You can easily create a catch all route by using the predefined `catchAll`.

```purescript
import HTTPurple

data Route = CatchAll (Array String) -- list of paths
derive instance Generic Route _ 

route :: RouteDuplex' Route
route = mkRoute
  { "CatchAll": catchAll
  }

main :: ServerM
main = serve {} { route, router }
  where
  router { route: CatchAll paths } = ok $ "hello 🗺!"
```

### Routing prefixes 

You can create a route prefix such as `/v1/` using the `prefix` method. Here is an example:

```purescript
import HTTPurple

data Route = Home -- list of paths
derive instance Generic Route _ 

route :: RouteDuplex' Route
route = root $ prefix "v1" $ sum
  { "Home": noArgs
  }

main :: ServerM
main = serve {} { route, router }
  where
  router { route: Home } = ok $ "hello 🗺!"
```

Now all requests need to be prefixed with `/v1/`. 

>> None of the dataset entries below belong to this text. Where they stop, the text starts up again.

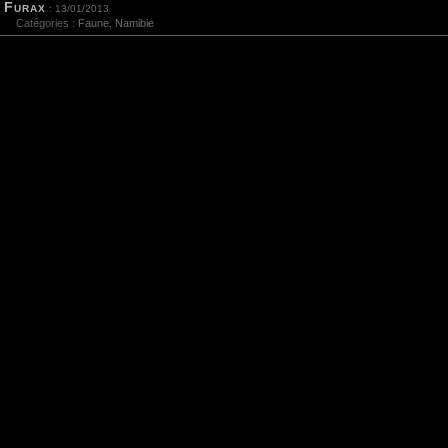
Furax
: 13/01/2013
Catégories :
Faune
,
Namibie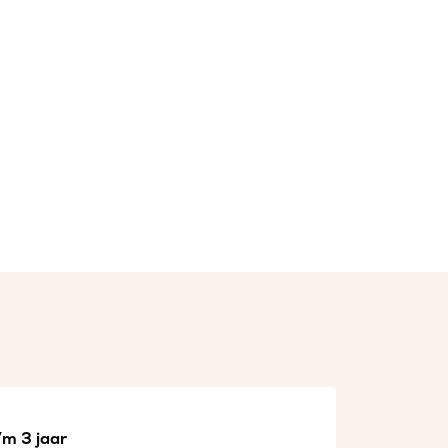
/m 3 jaar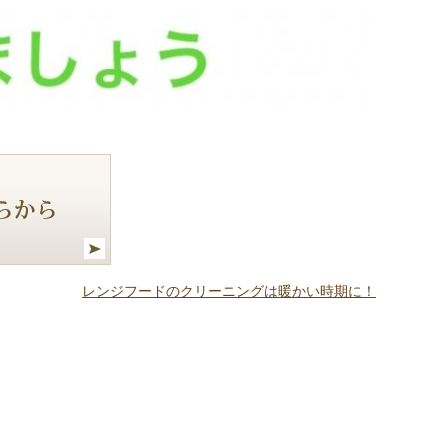
レンジフードのクリーニングは暖かい時期に！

**Note**: `prefix` takes exactly one path segment. If you need two prefixes, e.g. for `/api/v1/` you need to use two prefixes: `root $ prefix "api" $ prefix "v1" $ sum`.

## Matching HTTP Methods

You can use normal pattern matching to route based on the HTTP method:

```purescript
router { method: HTTPurple.Post } = HTTPurple.ok "received a post"
router { method: HTTPurple.Get } = HTTPurple.ok "received a get"
router { method } = HTTPurple.ok $ "received a " <> show method
```

To see the list of methods that HTTPure understands, see the
[Method](../src/HTTPure/Method.purs) module. To see an example server that
routes based on the HTTP method, see [the Post
example](./Examples/Post/Main.purs).

## Working With Request Headers

Headers are again very similar to working with path segments or query
parameters:

```purescript
router { headers }
  | headers !? "X-Foo" = HTTPurple.ok "There is an 'X-Foo' header"
  | headers !@ "X-Foo" == "bar" = HTTPurple.ok "The header 'X-Foo' is 'bar'"
  | otherwise = HTTPurple.ok $ "The value of 'X-Foo' is " <> headers !@ "x-foo"
```

Note that using the `HTTPurple.Lookup` typeclass on headers is case-insensitive.

To see an example server that works with headers, see [the Headers
example](./Examples/Headers/Main.purs).